- Theatrical release poster
- Directed by: Tom Kingsley Will Sharpe
- Screenplay by: Will Sharpe
- Produced by: Sarah Brocklehurst
- Starring: Chris Langham Simon Amstell Amanda Hadingue Colin Hurley
- Cinematography: Simon Walton
- Edited by: Tom Kingsley Will Sharpe
- Music by: Ralegh Long Arthur Sharpe
- Distributed by: Self-distributed
- Release date: 11 November 2011;
- Running time: 83 minutes
- Country: United Kingdom
- Language: English
- Budget: £25,000
- Box office: approximately £30,000

= Black Pond =

2011 British film

Black Pond is a 2011 low-budget independent film by British directors Tom Kingsley and Will Sharpe, starring Chris Langham. It was nominated for the 2012 BAFTA Award for Outstanding British Debut.

==Premise==
Black Pond is a black comedy in which a family is accused of murder after a stranger comes to dinner.
== Production ==
Black Pond stars Chris Langham. The film cost £25,000 to make.
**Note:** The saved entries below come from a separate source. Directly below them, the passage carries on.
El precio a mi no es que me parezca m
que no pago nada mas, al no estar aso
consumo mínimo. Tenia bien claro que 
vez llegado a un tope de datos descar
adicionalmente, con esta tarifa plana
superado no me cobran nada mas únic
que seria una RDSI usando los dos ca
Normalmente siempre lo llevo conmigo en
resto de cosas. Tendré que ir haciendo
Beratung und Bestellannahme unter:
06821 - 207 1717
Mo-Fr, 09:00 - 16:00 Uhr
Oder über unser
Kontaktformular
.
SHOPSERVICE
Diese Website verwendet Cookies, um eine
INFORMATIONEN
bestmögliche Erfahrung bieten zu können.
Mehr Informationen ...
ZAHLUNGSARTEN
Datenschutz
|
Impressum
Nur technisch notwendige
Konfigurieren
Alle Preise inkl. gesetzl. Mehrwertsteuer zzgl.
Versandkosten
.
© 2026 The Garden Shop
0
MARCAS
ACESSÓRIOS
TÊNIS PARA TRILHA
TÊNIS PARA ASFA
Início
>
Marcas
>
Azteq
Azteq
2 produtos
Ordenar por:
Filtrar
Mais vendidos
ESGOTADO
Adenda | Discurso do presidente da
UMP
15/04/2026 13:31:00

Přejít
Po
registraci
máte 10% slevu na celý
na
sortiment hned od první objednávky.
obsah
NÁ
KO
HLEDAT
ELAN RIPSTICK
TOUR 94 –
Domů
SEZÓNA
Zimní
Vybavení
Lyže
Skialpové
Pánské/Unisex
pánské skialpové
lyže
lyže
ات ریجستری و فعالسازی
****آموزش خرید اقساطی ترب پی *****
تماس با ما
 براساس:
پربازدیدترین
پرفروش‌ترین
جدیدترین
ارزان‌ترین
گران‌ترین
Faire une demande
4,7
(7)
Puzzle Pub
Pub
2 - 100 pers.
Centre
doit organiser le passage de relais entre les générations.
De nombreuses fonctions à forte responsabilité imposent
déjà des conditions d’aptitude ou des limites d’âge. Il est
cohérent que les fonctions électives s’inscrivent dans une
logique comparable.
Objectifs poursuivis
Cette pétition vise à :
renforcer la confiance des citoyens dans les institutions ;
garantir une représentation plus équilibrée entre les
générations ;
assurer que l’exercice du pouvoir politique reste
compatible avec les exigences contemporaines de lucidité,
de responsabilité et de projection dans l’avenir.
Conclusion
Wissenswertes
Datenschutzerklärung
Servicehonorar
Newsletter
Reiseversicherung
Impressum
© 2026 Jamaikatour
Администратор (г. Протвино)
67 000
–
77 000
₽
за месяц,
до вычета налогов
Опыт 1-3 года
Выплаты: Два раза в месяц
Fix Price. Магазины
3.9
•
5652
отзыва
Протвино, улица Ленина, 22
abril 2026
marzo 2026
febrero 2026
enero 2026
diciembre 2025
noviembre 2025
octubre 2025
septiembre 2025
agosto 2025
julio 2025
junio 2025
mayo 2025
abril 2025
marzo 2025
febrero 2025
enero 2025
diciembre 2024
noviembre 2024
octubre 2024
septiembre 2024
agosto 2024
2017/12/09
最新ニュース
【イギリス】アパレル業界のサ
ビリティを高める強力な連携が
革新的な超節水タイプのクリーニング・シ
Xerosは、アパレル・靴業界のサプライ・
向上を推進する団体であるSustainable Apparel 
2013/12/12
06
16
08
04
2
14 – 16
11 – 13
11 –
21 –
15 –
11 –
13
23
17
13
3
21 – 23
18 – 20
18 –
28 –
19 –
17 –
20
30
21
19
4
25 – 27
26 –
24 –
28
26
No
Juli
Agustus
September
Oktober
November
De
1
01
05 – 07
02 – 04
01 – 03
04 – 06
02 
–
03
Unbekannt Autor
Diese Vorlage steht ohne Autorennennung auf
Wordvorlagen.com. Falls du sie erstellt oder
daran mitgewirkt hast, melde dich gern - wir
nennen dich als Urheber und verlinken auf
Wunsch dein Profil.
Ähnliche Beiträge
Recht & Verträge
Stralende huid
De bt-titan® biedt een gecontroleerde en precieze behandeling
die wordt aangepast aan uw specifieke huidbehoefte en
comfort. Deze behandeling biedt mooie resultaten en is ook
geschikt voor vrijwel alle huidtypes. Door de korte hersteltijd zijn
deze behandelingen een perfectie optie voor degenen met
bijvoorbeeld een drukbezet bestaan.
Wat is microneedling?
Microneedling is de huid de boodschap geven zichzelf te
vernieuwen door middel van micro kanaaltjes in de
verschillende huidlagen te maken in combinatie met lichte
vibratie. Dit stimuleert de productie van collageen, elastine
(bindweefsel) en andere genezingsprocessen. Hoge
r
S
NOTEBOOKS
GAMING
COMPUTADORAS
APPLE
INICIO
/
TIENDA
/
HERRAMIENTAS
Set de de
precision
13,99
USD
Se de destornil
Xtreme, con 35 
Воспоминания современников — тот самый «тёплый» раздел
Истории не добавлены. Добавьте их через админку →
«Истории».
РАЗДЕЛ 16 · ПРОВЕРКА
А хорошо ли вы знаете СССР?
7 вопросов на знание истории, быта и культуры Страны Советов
==Release and reception ==
The film premiered at the Raindance Film Festival, and was nominated for the Raindance Award at the British Independent Film Awards as well as two Evening Standard Awards, for Best Debut and Best Comedy. It was nominated for the 2012 BAFTA Outstanding British Debut Award.

The film was also shortlisted for the Guardian First Film Award in 2012.